◆ DESCRIPTION OF THE TASK
Quote in full and word for word the forum post below about the regex that causes compile errors.

◆ EXCERPT TO READ

Ashish Gupta
Ashish Gupta

Reputation: 15139

Regex gives compiler error

<(\w+)\b(?:\s+[\w\-.:]+(?:\s*=\s*(?:"[^"]*"|'[^']*'|[\w\-.:]+))?)*\s*/?>\s*</\1\s*>

Above is the regex which I took from Remove all empty HTML tags? and I am trying to use the same below :-

string regex= @"<(\w+)\b(?:\s+[\w\-.:]+(?:\s*=\s*(?:"[^"]*"|'[^']*'|[\w\-.:]+))?)*\s*/?>\s*</\1\s*>";

And I get many compile errors like - newline in constant, unrecognized escape sequence on the above line itself.

Could anybody help me by pointing what am I missing?

◆ EXTRACTED DATA
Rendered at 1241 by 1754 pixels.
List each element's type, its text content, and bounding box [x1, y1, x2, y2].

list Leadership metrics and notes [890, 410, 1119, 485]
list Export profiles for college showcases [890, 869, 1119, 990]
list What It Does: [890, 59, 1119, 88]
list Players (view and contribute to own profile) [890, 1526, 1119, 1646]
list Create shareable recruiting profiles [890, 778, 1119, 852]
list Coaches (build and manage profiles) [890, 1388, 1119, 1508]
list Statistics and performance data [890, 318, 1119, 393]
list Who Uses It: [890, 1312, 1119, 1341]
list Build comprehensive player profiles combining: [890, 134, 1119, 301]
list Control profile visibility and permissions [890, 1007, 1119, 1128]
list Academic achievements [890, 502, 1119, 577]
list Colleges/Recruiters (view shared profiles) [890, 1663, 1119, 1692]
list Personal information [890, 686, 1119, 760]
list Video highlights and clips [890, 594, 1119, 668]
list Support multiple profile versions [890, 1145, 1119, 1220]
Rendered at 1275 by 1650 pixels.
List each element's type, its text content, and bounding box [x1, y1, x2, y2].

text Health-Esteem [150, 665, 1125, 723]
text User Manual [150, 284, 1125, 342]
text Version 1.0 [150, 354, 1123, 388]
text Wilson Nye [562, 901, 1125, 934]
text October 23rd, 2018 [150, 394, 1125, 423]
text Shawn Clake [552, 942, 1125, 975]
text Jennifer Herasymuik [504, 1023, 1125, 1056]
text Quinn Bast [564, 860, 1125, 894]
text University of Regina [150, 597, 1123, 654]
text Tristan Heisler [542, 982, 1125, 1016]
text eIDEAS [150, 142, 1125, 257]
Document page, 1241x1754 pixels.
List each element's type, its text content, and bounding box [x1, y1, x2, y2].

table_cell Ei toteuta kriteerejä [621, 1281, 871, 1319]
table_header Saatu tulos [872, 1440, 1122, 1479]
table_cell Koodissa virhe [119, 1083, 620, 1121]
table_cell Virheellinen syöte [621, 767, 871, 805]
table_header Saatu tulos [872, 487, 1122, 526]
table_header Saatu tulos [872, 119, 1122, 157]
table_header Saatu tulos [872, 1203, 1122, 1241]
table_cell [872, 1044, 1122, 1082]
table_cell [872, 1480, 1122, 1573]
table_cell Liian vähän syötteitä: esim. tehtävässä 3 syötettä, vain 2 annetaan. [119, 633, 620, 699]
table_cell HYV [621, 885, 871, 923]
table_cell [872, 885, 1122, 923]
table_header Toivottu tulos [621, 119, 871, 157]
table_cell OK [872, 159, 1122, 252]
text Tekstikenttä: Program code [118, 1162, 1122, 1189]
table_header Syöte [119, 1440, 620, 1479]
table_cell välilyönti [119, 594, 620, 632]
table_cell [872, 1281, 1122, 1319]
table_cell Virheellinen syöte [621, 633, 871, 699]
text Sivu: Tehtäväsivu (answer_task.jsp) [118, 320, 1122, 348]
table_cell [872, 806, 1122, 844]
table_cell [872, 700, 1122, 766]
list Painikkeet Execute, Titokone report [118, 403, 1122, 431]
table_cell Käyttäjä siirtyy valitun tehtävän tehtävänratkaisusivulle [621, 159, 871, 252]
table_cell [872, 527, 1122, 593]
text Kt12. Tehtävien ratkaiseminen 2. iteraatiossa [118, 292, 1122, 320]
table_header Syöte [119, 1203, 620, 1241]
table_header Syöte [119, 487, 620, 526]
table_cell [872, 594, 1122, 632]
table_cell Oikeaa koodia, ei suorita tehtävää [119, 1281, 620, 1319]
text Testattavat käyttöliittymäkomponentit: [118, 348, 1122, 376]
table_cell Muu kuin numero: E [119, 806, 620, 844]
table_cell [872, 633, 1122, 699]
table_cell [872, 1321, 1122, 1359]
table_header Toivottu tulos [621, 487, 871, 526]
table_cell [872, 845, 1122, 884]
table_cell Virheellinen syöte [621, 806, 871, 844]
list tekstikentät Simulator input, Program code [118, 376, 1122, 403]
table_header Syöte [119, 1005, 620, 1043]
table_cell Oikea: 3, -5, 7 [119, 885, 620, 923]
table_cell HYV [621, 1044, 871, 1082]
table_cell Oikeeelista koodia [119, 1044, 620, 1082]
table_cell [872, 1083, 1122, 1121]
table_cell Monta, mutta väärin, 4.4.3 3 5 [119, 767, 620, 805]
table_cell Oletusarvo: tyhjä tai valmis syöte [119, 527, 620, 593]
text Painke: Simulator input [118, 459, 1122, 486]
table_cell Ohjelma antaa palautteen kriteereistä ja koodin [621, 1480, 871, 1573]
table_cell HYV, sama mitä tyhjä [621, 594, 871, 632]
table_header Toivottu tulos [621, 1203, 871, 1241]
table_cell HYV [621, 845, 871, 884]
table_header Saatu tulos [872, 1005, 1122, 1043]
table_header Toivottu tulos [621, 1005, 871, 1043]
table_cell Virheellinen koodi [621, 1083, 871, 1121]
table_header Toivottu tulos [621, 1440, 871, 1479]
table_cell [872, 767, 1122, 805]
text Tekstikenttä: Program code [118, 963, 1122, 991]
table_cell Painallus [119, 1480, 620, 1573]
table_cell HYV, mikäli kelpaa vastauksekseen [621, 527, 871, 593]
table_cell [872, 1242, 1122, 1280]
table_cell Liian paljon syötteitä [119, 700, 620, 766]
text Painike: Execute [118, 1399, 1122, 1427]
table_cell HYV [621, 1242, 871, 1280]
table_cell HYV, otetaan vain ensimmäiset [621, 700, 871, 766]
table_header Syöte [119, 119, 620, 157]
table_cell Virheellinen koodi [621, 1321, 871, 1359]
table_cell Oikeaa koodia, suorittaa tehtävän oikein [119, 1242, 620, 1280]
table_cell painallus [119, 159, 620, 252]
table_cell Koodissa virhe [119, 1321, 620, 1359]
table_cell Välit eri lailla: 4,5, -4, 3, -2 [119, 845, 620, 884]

◆ TASK ANSWER
Ashish Gupta
Ashish Gupta

Reputation: 15139

Regex gives compiler error

<(\w+)\b(?:\s+[\w\-.:]+(?:\s*=\s*(?:"[^"]*"|'[^']*'|[\w\-.:]+))?)*\s*/?>\s*</\1\s*>

Above is the regex which I took from Remove all empty HTML tags? and I am trying to use the same below :-

string regex= @"<(\w+)\b(?:\s+[\w\-.:]+(?:\s*=\s*(?:"[^"]*"|'[^']*'|[\w\-.:]+))?)*\s*/?>\s*</\1\s*>";

And I get many compile errors like - newline in constant, unrecognized escape sequence on the above line itself.

Could anybody help me by pointing what am I missing?